Jane Fraser has been Citi’s CEO since March 2021.
When Jane Fraser took over Citi in March 2021, she inherited a bank saddled with regulatory problems and outdated technology that lagged behind its other household-name peers.
This year’s market headwinds have been kind to Citi’s stock price, which is up by 33% in the year to date, but Fraser’s overhaul has a long way to go. The banker R. Christopher Whalen wrote of the numerous drags on Citi’s performance, including high-interest expenses, large funding costs, and undersized noninterest income.
“It is a big positive that the market following for Citi has improved, yet the financial performance remains a struggle,” Whalen wrote. “Citi management clearly want to grow into new areas, but our basic question is where can Fraser realistically take the bank?”
It’s not for lack of trying. Fraser has brought in several new executives to right the ship, including JPMorgan’s Vis Raghavan, PwC’s Tim Ryan, and Merrill Wealth Management’s Andy Sieg. In September 2023, Sieg joined Citi to fix its ailing wealth business. Should he succeed — and should Fraser falter — he has a chance of becoming Citi’s next CEO. Sieg has made many changes to the leadership ranks, with four of his original 14 direct reports departing and at least 33 senior executives leaving within his first year.
Citi has added to its leadership ranks, promoting 344 managing directors in early December, its largest class under Fraser. But these promotions come at a tense time for employees. The bank has kicked off its grueling annual-review process that rates employees from best to worst. These rankings influence who gets promoted and who loses their bonus — or worse. There’s greater stress about the process than usual, as the bank has laid off 7,000 employees this year and plans to cut 20,000 jobs by 2026.

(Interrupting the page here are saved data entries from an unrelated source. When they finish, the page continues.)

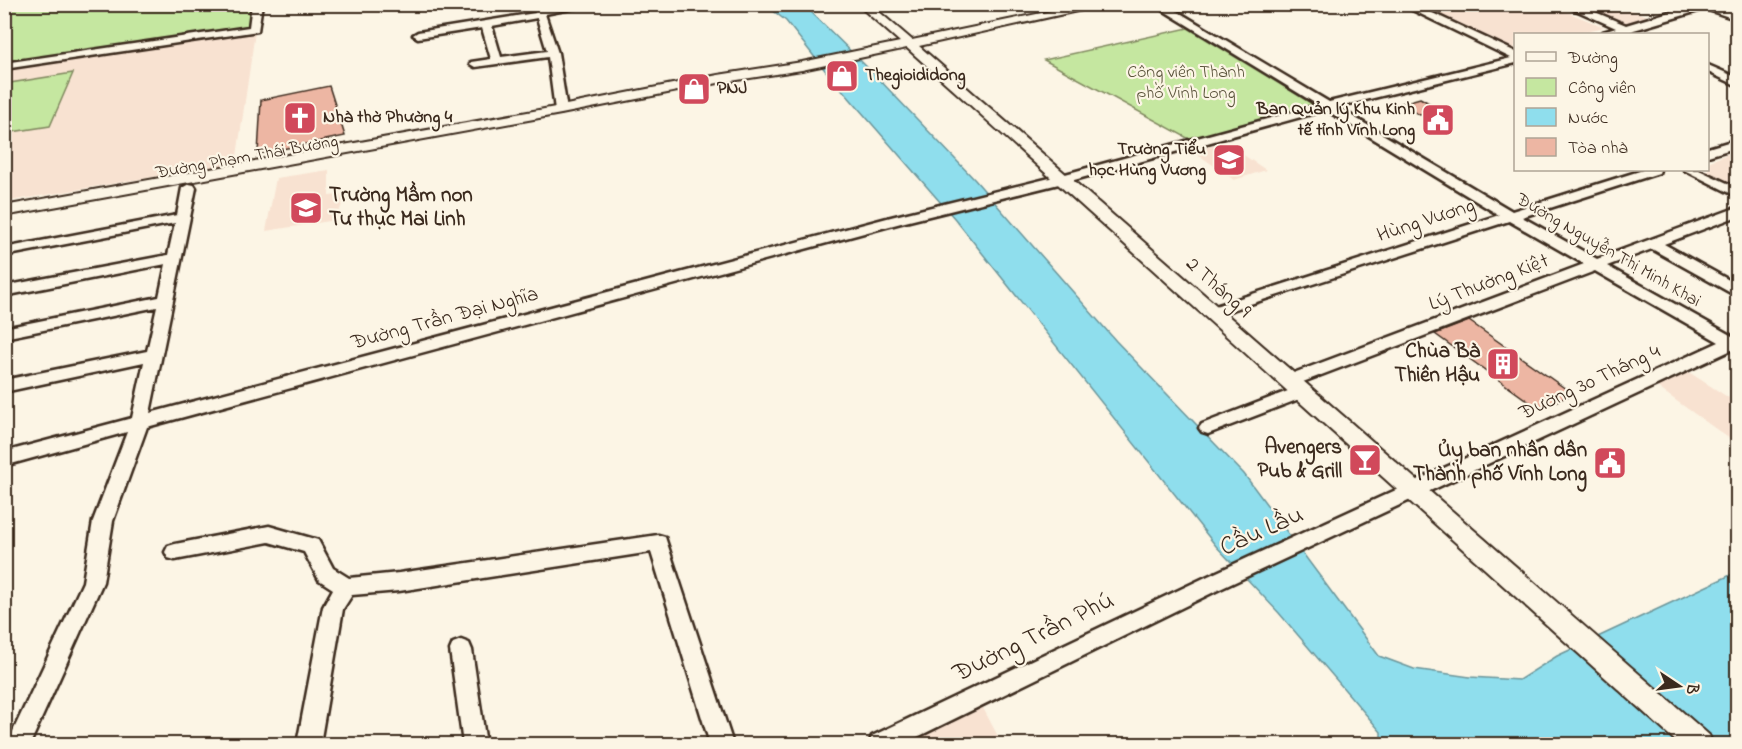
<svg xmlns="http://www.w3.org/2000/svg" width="1742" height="749" font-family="'Indie Flower',sans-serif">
<rect width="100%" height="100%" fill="#fcf5e5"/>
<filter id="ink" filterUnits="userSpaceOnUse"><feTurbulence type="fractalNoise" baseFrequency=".0167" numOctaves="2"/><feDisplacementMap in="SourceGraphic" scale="12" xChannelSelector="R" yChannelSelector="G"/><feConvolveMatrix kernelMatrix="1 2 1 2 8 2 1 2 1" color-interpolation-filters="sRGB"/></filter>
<g filter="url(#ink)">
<!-- built -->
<path fill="#f8e2d1" d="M1412,5H1550L1604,27L1575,34H1516L1515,50H1512Z
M1575,5H1618L1650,17L1624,24Z
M255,32L236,163L4,202V69Z
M1224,142L1266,170L1234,180L1193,151Z
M1737,150V189L1696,170H1708V162Z
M329,170V196L346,194L336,220L266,231L276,178Z
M1687,371L1737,403V444L1657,387Z
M981,704L1002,744H894Z"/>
<!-- green -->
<path fill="#c5e7a0" stroke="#80885f" stroke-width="1.5" d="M4,5H253L249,27L5,64Z
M1188,28L1314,105L1191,140L1044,60Z
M73,73L50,126L5,133V93L10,83Z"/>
<!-- water -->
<path fill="#8fdeed" stroke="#6d969a" stroke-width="1.5" d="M766,5H804L874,74L975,180L1116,341L1244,474L1379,656L1414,669L1470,677L1519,680L1557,656L1737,572V744H1381V732L1279,613L1216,546L955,219L824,69L786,21Z"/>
<!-- building -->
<path fill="#edb6a3" stroke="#3b2a1e" stroke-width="1.5" d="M329,86L345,136L258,154L261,100Z
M1420,98L1440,109L1420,115L1399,104Z
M1469,321L1573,394L1539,409L1435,334Z"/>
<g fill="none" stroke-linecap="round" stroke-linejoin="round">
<defs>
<path id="minor" d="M252,4H262L258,31L4,69V63L249,27Z
M440,4H479L448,12Z
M534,4H542L544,8L569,4H596L545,14L558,53L567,110L565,112L561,113L555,110L548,57L475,67L470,64L471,62L491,59L482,28L418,38L413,35L418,32L535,13ZM537,18L547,51L501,57L492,26Z
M1153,4H1165L1329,102L1511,58L1400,4H1413L1516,52V63L1337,107L1512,211L1643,170H1660L1659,173L1522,217L1597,259L1738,207V216L1664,244L1738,285V297L1652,249L1607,266L1732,336L1738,335V347L1220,589L903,744H869L872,736L1206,577L1719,342L1595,271L1295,385H1283L1281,381L1283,377L1584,264L1509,221L1216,315H1206L1203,312L1206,309L1499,215L1326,110L1067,182L901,223L147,427L113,521L103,582L30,744H7L83,582L93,521L127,432L4,466V452L132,418L144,362L4,392V380L147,351L157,307L4,338V328L159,297L166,264L4,296V286L168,255L175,223L4,256V248L177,215L182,188L189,184L194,185L196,188L150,413L891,217L1058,176L1318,105Z
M1562,4H1576L1626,25L1696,4H1717L1715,6L1738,14V20L1705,9L1634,30L1629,33L1602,34L1603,32L1616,28Z
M1708,65L1738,78V86L1708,72Z
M1738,139V147L1708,156V148Z
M1684,170H1699L1738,188V197Z
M1301,386L1307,388L1309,392L1307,396L1208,434L1202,432L1199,428L1202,424Z
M269,526L318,540L333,568L349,578L399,573L658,535L665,537L733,744H710L651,552L399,591L352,595L343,609L320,744H297L323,607L333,589L319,580L304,552L269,542L175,560L168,558L165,552L168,546L175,544Z
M461,640L469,643L472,650L486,744H463L450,650L453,643Z"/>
<path id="major" d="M857,4H870L912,40L1085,4H1109L919,46L1709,735L1713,744H1679L907,48L802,70L718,83L561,114L4,216V206L561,106L718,75L802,62L900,42Z"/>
</defs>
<!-- minor casing -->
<use href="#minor" stroke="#3b2a1e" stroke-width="5"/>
<!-- major casing -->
<use href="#major" stroke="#3b2a1e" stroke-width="4"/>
<!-- minor -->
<use href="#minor" fill="#fcf5e5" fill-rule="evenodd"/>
<!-- major -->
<use href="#major" fill="#fcf5e5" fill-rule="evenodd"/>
</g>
</g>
<!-- icons -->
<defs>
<symbol id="shop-square" viewBox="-11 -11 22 22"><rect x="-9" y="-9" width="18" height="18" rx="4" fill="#d1495b" stroke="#fcf5e5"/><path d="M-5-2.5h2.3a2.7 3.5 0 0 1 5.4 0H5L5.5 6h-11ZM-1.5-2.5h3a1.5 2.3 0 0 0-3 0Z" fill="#fff"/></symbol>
<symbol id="church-square" viewBox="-11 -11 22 22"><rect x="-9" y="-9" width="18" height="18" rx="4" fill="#d1495b" stroke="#fcf5e5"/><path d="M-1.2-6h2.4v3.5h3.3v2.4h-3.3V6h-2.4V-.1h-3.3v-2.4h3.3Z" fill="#fff"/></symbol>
<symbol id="civic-square" viewBox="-11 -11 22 22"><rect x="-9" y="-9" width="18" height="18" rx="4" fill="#d1495b" stroke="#fcf5e5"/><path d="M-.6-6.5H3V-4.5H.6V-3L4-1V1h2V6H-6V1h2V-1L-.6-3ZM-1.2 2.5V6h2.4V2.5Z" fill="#fff"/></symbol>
<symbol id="school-square" viewBox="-11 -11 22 22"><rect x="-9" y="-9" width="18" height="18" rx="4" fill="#d1495b" stroke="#fcf5e5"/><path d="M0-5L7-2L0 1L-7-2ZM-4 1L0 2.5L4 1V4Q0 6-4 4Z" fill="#fff"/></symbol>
<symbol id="building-square" viewBox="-11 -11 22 22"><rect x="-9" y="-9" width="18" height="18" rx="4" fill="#d1495b" stroke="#fcf5e5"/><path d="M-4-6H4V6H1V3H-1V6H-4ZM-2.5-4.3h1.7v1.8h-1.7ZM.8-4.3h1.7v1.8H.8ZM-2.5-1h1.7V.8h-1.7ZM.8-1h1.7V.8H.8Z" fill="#fff"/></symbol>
<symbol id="bar-square" viewBox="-11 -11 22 22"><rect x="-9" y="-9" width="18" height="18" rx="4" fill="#d1495b" stroke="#fcf5e5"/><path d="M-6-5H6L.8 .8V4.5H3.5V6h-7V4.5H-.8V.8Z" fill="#fff"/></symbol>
</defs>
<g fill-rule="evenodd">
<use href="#shop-square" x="823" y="57" width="38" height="38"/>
<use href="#shop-square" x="675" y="70" width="38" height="38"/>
<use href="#church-square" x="281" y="99" width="38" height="38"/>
<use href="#civic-square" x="1419" y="101" width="38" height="38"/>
<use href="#school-square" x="1210" y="141" width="38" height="38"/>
<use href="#school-square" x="287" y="189" width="38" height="38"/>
<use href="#building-square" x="1484" y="345" width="38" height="38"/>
<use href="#bar-square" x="1346" y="441" width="38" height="38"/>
<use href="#civic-square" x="1591" y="444" width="38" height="38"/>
</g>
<g text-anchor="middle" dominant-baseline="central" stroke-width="4.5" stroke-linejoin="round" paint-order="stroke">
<!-- far-park labels -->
<g font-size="18" fill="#575038" stroke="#fcf5e5">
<text x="1186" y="73">Công viên Thành<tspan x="1186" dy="21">phố Vĩnh Long</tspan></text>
</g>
<!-- far-poi labels -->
<g font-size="18" font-weight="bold" fill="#3b2a1e" stroke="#fcf5e5" text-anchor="start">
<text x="865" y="76">Thegioididong</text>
<text x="717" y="89">PNJ</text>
<text x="1415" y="110" text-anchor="end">Ban Quản lý Khu Kinh<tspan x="1415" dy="21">tế tỉnh Vĩnh Long</tspan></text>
<text x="323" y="118">Nhà thờ Phường 4</text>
<text x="1206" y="150" text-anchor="end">Trường Tiểu<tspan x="1206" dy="21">học Hùng Vương</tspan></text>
</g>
<!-- far-street labels -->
<g font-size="18" fill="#3b2a1e" stroke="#fcf5e5">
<text transform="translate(247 158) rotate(-10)">Đường Phạm Thái Bường</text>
<text transform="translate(1608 251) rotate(30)">Đường Nguyễn Thị Minh Khai</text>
</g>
<!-- poi labels -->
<g font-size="21" font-weight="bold" fill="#3b2a1e" stroke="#fcf5e5" text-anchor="end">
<text x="329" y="196" text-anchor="start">Trường Mầm non<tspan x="329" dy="24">Tư thục Mai Linh</tspan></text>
<text x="1480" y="352">Chùa Bà<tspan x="1480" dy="24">Thiên Hậu</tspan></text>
<text x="1342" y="448">Avengers<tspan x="1342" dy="24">Pub &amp; Grill</tspan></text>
<text x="1587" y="451">Ủy ban nhân dân<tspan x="1587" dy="24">Thành phố Vĩnh Long</tspan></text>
</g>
<!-- street labels -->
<g font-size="21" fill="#3b2a1e" stroke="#fcf5e5">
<text transform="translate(1426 221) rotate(-18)">Hùng Vương</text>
<text transform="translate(1489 283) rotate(-21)">Lý Thường Kiệt</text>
<text transform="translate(1218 288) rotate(42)">2 Tháng 9</text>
<text transform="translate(445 319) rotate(-15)">Đường Trần Đại Nghĩa</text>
<text transform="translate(1590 383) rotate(-25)">Đường 30 Tháng 4</text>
</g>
<!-- near-street labels -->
<g font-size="26" fill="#3b2a1e" stroke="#fcf5e5">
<text transform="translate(1262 532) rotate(-24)">Cầu Lầu</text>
<text transform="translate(1034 638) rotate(-26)">Đường Trần Phú</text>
</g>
</g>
<!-- margin -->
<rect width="1742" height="749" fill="none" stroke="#fcf5e5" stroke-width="24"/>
<rect x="12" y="12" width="1718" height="725" fill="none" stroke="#3b2a1e" stroke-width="2" filter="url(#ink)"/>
<!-- legend -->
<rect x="1514" y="33" width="195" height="138" fill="#fcf5e5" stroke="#afa495" stroke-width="1.5"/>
<rect x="1526" y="52" width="30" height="9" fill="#fcf5e5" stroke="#afa495" stroke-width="1.5"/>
<text x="1568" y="63" font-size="18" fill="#3b2a1e">Đường</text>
<rect x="1526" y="78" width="30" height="18" fill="#c5e7a0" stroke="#afa495" stroke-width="1.5"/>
<text x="1568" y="93" font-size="18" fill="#3b2a1e">Công viên</text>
<rect x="1526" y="108" width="30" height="18" fill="#8fdeed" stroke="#afa495" stroke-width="1.5"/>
<text x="1568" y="123" font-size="18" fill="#3b2a1e">Nước</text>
<rect x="1526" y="138" width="30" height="18" fill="#edb6a3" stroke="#afa495" stroke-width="1.5"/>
<text x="1568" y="153" font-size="18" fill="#3b2a1e">Tòa nhà</text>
<!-- north arrow -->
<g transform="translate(1679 686) rotate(103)" stroke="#fcf5e5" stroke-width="4.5" paint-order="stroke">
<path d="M0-4.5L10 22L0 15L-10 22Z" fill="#3b2a1e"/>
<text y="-9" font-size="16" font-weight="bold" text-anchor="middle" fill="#3b2a1e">B</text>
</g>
</svg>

Perhaps Fraser’s biggest challenge is satisfying regulators who have rebuked the bank. In July, two regulators fined Citi $135.6 million for failing to make enough progress in fixing its data-management issues. The bank had agreed in 2020 to work on this problem and others, including poor risk controls, after paying $400 million in fines to the Federal Reserve and the Office of the Comptroller of the Currency. The OCC said in July that the bank had made “meaningful progress overall” but that the agency wanted to ensure Citi allocated enough resources to address the “persistent weaknesses” regarding data.
These new fines are despite Citi dedicating billions of dollars to a firmwide initiative to overhaul the bank’s technology. To run this “Transformation” project, Fraser picked a Citi consumer-bank veteran, Anand Selva, naming him chief operating officer in March 2023. Eight current and former employees told B-17 that they were surprised by his appointment given that he had never held a leadership role in technology or compliance.

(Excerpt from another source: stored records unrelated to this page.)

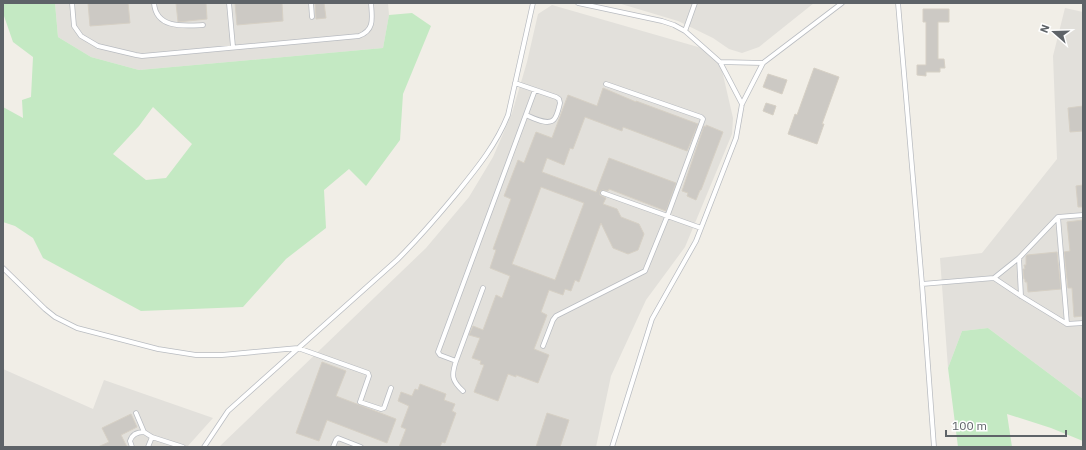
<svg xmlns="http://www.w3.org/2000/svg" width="1086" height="450" font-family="'IBM Plex Sans',sans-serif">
<rect width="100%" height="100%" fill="#f1eee7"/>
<path fill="#e2e0db" d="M 55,3 L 388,3 L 389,15 L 383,48 L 139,70 L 91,57 L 58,37 Z
M 618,3 L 814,3 L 759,47 L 742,53 L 729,49 L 713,38 L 678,21 Z
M 552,5 L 705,49 L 721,66 L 733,118 L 732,134 L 685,247 L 646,300 L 611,376 L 596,447 L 219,447 L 426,248 L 469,197 L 493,157 L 512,113 L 527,62 L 538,14 Z
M 1065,8 L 1083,12 L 1083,399 L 988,328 L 962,331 L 948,368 L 940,258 L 982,253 L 1057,159 L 1053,56 Z
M 3,369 L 93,409 L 104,380 L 213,418 L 187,447 L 3,447 Z"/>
<path fill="#c4e9c3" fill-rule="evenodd" d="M 3,3 L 55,3 L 58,37 L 91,57 L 139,70 L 383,48 L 389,15 L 412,13 L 431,26 L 403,94 L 400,140 L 366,186 L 349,169 L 324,190 L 326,228 L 286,259 L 243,307 L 141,311 L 43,258 L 33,238 L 15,226 L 3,222 L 3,107 L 23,118 L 22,100 L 31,97 L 33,57 L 13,42 L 4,16 L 3,16 ZM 153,107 L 192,144 L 166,178 L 146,180 L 113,154 L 139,126 Z
M 988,328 L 1083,399 L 1083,441 L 1051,428 L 1007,414 L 1012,447 L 958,447 L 948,368 L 962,331 Z"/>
<path fill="#ccc9c4" stroke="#d6d0c5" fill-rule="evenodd" d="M 88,3 L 128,3 L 130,23 L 90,26 Z
M 176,3 L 206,3 L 207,19 L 178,22 Z
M 235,3 L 282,3 L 283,21 L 237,25 Z
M 315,3 L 324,3 L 326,18 L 316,19 Z
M 923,9 L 949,9 L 949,22 L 938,22 L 938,59 L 944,59 L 945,68 L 940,68 L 940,72 L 926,72 L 926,76 L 917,75 L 917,65 L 926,65 L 926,22 L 923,22 Z
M 814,68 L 839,77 L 822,124 L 824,124 L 817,144 L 788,134 L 795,114 L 797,115 Z
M 768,74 L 787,80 L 782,94 L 763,87 Z
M 603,88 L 636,102 L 636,101 L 698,124 L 687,151 L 623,127 L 622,131 L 585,117 L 573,149 L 570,148 L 564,165 L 547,158 L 542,172 L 596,192 L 609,158 L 676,183 L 666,211 L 609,189 L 608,191 L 603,190 L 600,191 L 600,195 L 606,198 L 603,204 L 617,209 L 621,217 L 639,224 L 644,234 L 638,250 L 628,254 L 613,248 L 601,223 L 579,282 L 575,280 L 571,291 L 565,289 L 563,295 L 549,290 L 541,312 L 547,315 L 534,349 L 549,355 L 538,383 L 516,375 L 516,377 L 508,374 L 498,401 L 474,392 L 484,365 L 480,364 L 481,361 L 472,358 L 480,338 L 469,335 L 473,326 L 483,330 L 496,295 L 502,298 L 510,276 L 490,268 L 496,250 L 493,249 L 511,199 L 504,196 L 518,160 L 524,163 L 536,132 L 552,138 L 568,95 L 597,106 ZM 541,187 L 584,203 L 555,280 L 512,264 Z
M 766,103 L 776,106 L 773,115 L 763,111 Z
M 1083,106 L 1083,131 L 1070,132 L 1068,108 Z
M 706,125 L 723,132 L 701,190 L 700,190 L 696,200 L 687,196 L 688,193 L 682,191 L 704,126 L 706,127 Z
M 1083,185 L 1083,207 L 1078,207 L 1076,186 Z
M 1083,220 L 1083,316 L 1074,317 L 1072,288 L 1068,288 L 1064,252 L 1070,251 L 1067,222 Z
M 1057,252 L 1061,289 L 1028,292 L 1027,282 L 1025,282 L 1025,279 L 1024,279 L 1023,269 L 1025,269 L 1024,265 L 1026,265 L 1026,256 L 1027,255 Z
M 322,362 L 346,371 L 336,396 L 396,419 L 387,443 L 327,420 L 319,441 L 296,433 Z
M 420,384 L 446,394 L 444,400 L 455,404 L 452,411 L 456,413 L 445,443 L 442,442 L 440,447 L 399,447 L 406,429 L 401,427 L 409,406 L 398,401 L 401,392 L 412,396 L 415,389 L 418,390 Z
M 547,413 L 569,420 L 560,447 L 536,447 Z
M 131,414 L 137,427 L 121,435 L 127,447 L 98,447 L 109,442 L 102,428 Z"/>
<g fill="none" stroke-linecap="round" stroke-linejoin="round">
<g stroke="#b9bcc1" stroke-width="5.5">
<path id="service" d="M 72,3 L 74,26 L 81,36 L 98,46 L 136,55 L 142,56 L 359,36 C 375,30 372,18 371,3
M 154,3 C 156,29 184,26 203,25
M 229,3 L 233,47
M 311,3 L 312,17
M 578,3 L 662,21 L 674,25 L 685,31 L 720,62 L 742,104
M 898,3 L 922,284 L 934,447
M 685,31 L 695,3
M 720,62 L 763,63
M 515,83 L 556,97 L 559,99 L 560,103 C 559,107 558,113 555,118 C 550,127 533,118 526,115
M 603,193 L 701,228
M 1058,217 L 1067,324
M 1019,258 L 1021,296
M 3,268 L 45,309 L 55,317 L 77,328 L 158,349 L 196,355 L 222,355 L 298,348 L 368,373 L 369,376 L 360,402 L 381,409 L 384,408 L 391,388
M 994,278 L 1021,296 L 1067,324 L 1083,323
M 922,284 L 994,278 L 1019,258 L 1058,217 L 1083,215
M 543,346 L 553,320 L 556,316 L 645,271 L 667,217 L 703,119 L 701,117 L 606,84
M 456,361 L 483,288
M 463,391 C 452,381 451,376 456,361 L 440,355 L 438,352 L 535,90
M 136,413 L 144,432 L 152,437 L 148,447
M 152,437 L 183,447
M 132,447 L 130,441 C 132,434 137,432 144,432
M 204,447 L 228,411 L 397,260 C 418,239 437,217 456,194 C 477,168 496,145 508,115 L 533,3
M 333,447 L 336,440 L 338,438 L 361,447
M 612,447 L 652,319 L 696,241 L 736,138 L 742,104 L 763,63 L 842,3"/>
</g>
<use href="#service" stroke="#fff" stroke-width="4"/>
</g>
<rect width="1086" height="450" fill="none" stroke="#5e6368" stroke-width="8"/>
<g transform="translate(1054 32) rotate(290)" stroke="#ffffff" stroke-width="3" paint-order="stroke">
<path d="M0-3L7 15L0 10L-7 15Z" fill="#5e6368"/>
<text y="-6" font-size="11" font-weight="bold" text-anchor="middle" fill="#5e6368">N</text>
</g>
<path d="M946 430v6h120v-6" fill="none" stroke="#5e6368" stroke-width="2"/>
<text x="952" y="430" font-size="12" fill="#5e6368" stroke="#ffffff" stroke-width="3" paint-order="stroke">100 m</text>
</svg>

Since the July fines, Fraser has tapped Ryan, the bank’s new tech head, to lead the data effort alongside Selva. Still, she has been dogged by questions about the Transformation’s progress or lack thereof.
That said, Citi might get some breathing room during Donald Trump’s second term. Trump has signaled that he’d cut down on oversight. In a speech at the Economic Club of New York in September, he pledged that if reelected, he’d eliminate 10 rules for each new rule.
In a research note, Mike Mayo, a Wells Fargo analyst, called Trump’s win a “regulatory game changer.” He told B-17 that Citi was still in “regulatory purgatory” but that the bank would likely face less scrutiny of its data-quality issues.
If so, it would go a long way toward Fraser’s legacy.